WRITTEN TASK –
Copy without alteration the lines of the items starting at the line containing "#### 1994-04-10_" and ending at the final line of the items, both included.

THE RECORDS –
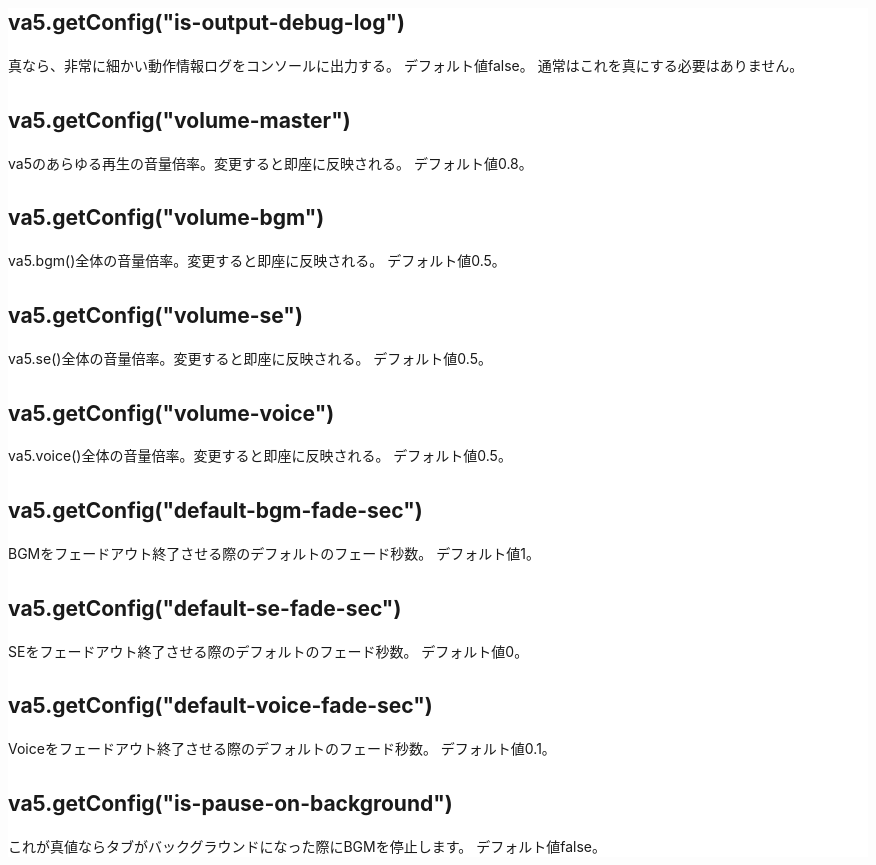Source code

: 
## va5.getConfig("is-output-debug-log")

真なら、非常に細かい動作情報ログをコンソールに出力する。
デフォルト値false。
通常はこれを真にする必要はありません。


## va5.getConfig("volume-master")

va5のあらゆる再生の音量倍率。変更すると即座に反映される。
デフォルト値0.8。


## va5.getConfig("volume-bgm")

va5.bgm()全体の音量倍率。変更すると即座に反映される。
デフォルト値0.5。


## va5.getConfig("volume-se")

va5.se()全体の音量倍率。変更すると即座に反映される。
デフォルト値0.5。


## va5.getConfig("volume-voice")

va5.voice()全体の音量倍率。変更すると即座に反映される。
デフォルト値0.5。


## va5.getConfig("default-bgm-fade-sec")

BGMをフェードアウト終了させる際のデフォルトのフェード秒数。
デフォルト値1。


## va5.getConfig("default-se-fade-sec")

SEをフェードアウト終了させる際のデフォルトのフェード秒数。
デフォルト値0。


## va5.getConfig("default-voice-fade-sec")

Voiceをフェードアウト終了させる際のデフォルトのフェード秒数。
デフォルト値0.1。


## va5.getConfig("is-pause-on-background")

これが真値ならタブがバックグラウンドになった際にBGMを停止します。
デフォルト値false。
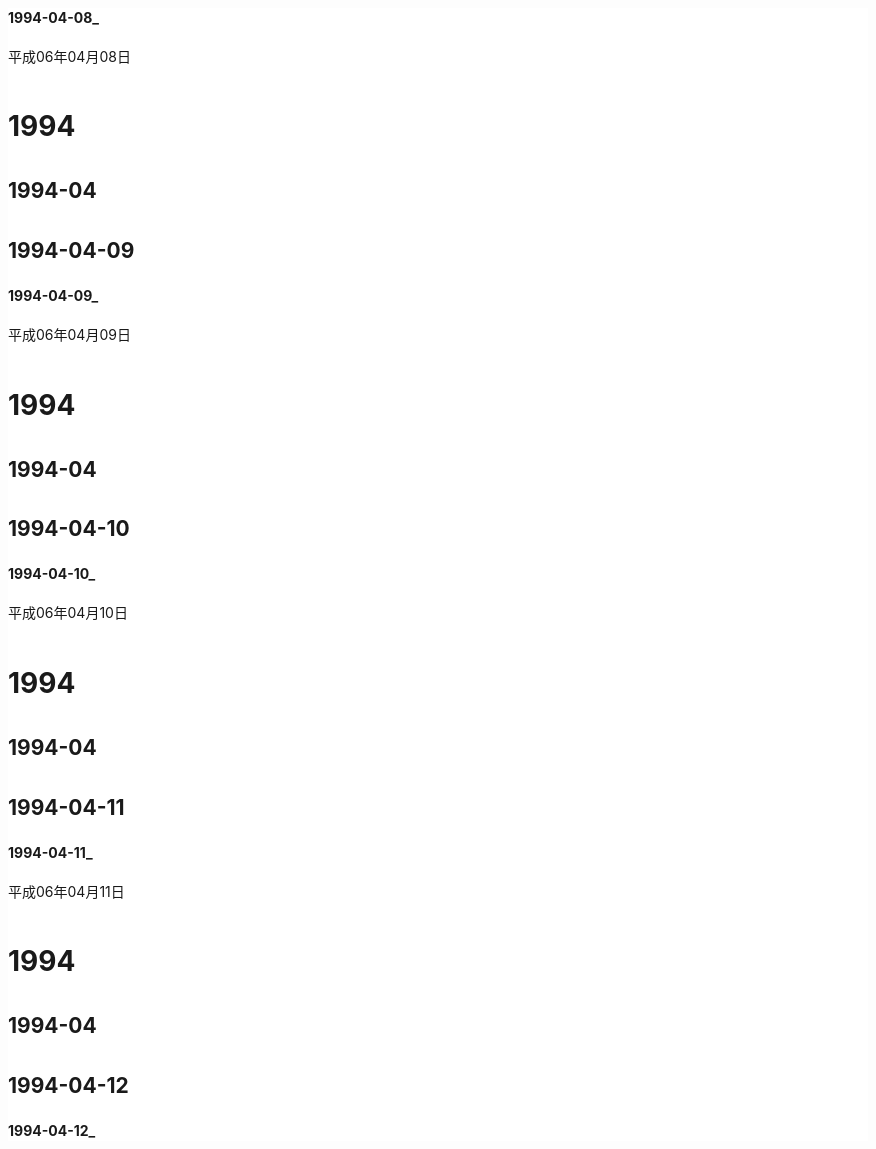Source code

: #### 1994-04-08_

平成06年04月08日


# 1994

## 1994-04

## 1994-04-09

#### 1994-04-09_

平成06年04月09日


# 1994

## 1994-04

## 1994-04-10

#### 1994-04-10_

平成06年04月10日


# 1994

## 1994-04

## 1994-04-11

#### 1994-04-11_

平成06年04月11日


# 1994

## 1994-04

## 1994-04-12

#### 1994-04-12_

OUTPUT BELOW –
#### 1994-04-10_

平成06年04月10日


# 1994

## 1994-04

## 1994-04-11

#### 1994-04-11_

平成06年04月11日


# 1994

## 1994-04

## 1994-04-12

#### 1994-04-12_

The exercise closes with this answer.